*** Opening Data shown ***

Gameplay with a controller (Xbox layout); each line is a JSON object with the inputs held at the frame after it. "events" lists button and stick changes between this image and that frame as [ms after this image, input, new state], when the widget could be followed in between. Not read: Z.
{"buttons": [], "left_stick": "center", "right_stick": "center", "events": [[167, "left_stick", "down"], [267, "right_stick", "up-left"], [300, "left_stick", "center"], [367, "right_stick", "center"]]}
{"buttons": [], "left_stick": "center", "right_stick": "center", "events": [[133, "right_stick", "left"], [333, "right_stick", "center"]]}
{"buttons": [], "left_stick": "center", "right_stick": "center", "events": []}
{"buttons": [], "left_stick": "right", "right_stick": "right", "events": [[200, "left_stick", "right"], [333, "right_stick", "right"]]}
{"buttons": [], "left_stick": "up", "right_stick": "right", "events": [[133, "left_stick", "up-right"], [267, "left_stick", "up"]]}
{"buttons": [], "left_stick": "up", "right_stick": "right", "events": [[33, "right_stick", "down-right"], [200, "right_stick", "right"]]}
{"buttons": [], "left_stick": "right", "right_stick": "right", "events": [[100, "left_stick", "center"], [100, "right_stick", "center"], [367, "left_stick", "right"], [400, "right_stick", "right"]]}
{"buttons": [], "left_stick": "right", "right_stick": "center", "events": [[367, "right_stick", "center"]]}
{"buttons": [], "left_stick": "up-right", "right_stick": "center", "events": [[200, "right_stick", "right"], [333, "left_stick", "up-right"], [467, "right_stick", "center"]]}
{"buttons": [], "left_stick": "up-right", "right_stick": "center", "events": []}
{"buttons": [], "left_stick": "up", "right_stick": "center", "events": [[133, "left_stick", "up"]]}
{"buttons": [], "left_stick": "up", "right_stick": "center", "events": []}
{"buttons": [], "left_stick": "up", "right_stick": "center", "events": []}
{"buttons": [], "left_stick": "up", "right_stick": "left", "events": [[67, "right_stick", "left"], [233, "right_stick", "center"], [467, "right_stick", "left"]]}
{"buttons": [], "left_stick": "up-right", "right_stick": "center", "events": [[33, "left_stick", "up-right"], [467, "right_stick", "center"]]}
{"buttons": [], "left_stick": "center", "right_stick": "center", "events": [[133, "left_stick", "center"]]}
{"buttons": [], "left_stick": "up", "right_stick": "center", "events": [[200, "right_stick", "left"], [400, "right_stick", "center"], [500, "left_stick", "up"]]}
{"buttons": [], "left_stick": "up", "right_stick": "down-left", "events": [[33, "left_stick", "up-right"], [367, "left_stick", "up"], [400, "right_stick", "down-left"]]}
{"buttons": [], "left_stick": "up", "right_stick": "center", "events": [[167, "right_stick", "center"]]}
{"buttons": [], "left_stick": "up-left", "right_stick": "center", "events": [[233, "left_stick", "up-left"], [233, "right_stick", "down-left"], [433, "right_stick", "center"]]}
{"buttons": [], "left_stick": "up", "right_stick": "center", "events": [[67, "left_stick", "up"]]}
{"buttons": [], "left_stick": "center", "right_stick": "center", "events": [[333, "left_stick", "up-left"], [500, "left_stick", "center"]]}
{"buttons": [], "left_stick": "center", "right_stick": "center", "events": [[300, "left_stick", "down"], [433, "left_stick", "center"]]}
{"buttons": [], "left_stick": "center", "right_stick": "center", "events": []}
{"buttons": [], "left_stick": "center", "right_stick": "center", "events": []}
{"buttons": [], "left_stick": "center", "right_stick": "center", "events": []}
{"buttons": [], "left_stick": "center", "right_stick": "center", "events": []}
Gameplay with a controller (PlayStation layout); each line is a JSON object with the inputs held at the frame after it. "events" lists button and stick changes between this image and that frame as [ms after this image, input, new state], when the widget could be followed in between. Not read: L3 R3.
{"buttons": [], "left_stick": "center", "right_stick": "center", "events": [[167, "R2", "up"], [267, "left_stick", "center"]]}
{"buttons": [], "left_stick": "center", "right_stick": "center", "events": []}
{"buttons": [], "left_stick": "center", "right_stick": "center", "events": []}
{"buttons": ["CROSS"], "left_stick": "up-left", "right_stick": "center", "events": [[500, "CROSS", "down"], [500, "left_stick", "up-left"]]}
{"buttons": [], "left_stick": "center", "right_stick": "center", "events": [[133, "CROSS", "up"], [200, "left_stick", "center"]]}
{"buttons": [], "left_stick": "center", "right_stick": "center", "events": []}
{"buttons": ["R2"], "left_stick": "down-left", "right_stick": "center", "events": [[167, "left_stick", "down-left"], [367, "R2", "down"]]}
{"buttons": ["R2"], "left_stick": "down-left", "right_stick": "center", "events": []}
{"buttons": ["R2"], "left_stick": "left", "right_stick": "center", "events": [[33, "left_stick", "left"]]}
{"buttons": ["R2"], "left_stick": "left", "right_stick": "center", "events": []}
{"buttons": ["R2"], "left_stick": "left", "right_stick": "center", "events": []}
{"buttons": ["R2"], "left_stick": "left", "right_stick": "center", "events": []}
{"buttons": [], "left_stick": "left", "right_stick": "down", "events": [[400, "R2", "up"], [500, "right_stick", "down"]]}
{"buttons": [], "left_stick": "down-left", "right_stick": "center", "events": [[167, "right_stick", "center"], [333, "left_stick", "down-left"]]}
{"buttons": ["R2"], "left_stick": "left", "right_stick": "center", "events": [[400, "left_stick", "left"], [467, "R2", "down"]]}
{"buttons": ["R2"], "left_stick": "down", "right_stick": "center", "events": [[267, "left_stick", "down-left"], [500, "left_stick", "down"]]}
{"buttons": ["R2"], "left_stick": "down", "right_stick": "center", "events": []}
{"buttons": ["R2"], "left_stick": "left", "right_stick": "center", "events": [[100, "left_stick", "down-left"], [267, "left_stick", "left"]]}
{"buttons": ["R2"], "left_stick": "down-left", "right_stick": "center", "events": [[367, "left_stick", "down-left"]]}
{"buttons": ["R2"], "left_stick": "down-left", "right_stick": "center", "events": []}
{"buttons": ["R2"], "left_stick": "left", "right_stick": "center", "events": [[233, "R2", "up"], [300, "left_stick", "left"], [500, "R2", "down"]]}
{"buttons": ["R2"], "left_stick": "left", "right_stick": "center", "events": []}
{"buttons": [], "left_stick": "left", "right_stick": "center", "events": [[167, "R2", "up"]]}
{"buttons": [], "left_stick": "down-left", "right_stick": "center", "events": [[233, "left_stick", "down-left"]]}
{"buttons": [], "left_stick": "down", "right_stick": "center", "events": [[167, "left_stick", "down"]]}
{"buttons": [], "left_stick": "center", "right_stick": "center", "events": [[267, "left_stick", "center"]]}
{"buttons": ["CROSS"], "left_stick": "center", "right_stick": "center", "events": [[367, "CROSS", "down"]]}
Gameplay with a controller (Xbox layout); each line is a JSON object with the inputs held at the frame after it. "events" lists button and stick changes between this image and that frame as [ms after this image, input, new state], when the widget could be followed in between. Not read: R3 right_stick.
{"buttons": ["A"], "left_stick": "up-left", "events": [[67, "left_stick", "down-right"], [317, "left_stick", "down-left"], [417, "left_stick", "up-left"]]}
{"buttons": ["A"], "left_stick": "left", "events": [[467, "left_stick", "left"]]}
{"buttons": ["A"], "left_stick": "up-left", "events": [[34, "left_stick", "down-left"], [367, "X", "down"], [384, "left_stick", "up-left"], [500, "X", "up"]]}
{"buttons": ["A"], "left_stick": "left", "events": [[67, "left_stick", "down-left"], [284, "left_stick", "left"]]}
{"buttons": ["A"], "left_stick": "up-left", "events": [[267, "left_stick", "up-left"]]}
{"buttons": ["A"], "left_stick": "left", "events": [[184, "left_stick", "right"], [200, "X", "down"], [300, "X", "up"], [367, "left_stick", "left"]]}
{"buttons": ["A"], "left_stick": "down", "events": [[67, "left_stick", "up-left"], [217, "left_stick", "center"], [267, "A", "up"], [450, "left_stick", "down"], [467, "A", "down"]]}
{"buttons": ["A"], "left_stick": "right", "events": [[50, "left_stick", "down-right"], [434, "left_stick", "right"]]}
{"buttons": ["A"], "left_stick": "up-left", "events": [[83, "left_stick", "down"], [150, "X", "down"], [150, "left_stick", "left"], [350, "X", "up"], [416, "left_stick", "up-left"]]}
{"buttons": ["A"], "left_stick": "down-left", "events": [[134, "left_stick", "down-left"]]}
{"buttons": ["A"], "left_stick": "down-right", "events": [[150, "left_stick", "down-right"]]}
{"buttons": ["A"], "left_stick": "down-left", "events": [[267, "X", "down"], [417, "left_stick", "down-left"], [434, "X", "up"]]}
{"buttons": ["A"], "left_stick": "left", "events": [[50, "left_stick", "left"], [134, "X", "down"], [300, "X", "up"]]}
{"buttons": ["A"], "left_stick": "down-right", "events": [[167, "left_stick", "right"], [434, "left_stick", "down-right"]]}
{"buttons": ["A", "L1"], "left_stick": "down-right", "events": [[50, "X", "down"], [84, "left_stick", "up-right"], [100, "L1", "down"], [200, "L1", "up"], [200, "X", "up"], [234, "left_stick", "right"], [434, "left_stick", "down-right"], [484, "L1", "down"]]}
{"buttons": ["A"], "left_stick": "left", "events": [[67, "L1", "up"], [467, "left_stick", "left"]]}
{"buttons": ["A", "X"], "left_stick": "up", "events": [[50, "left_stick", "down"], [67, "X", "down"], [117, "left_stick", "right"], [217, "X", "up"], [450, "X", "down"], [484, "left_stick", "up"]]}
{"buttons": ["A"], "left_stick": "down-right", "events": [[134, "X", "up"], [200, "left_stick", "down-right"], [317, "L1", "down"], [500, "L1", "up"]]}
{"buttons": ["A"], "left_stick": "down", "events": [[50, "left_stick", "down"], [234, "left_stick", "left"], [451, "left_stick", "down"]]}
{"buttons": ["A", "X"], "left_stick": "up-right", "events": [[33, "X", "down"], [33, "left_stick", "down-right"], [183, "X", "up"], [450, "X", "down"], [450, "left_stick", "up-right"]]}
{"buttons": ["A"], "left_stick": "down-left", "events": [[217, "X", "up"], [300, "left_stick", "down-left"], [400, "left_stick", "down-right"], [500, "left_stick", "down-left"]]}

*** Closing Data shown ***

▸ Task to complete
The answer must be every line from the entries above that holds the string "Xbox".

▸ Reply
Gameplay with a controller (Xbox layout); each line is a JSON object with the inputs held at the frame after it. "events" lists button and stick changes between this image and that frame as [ms after this image, input, new state], when the widget could be followed in between. Not read: Z.
Gameplay with a controller (Xbox layout); each line is a JSON object with the inputs held at the frame after it. "events" lists button and stick changes between this image and that frame as [ms after this image, input, new state], when the widget could be followed in between. Not read: R3 right_stick.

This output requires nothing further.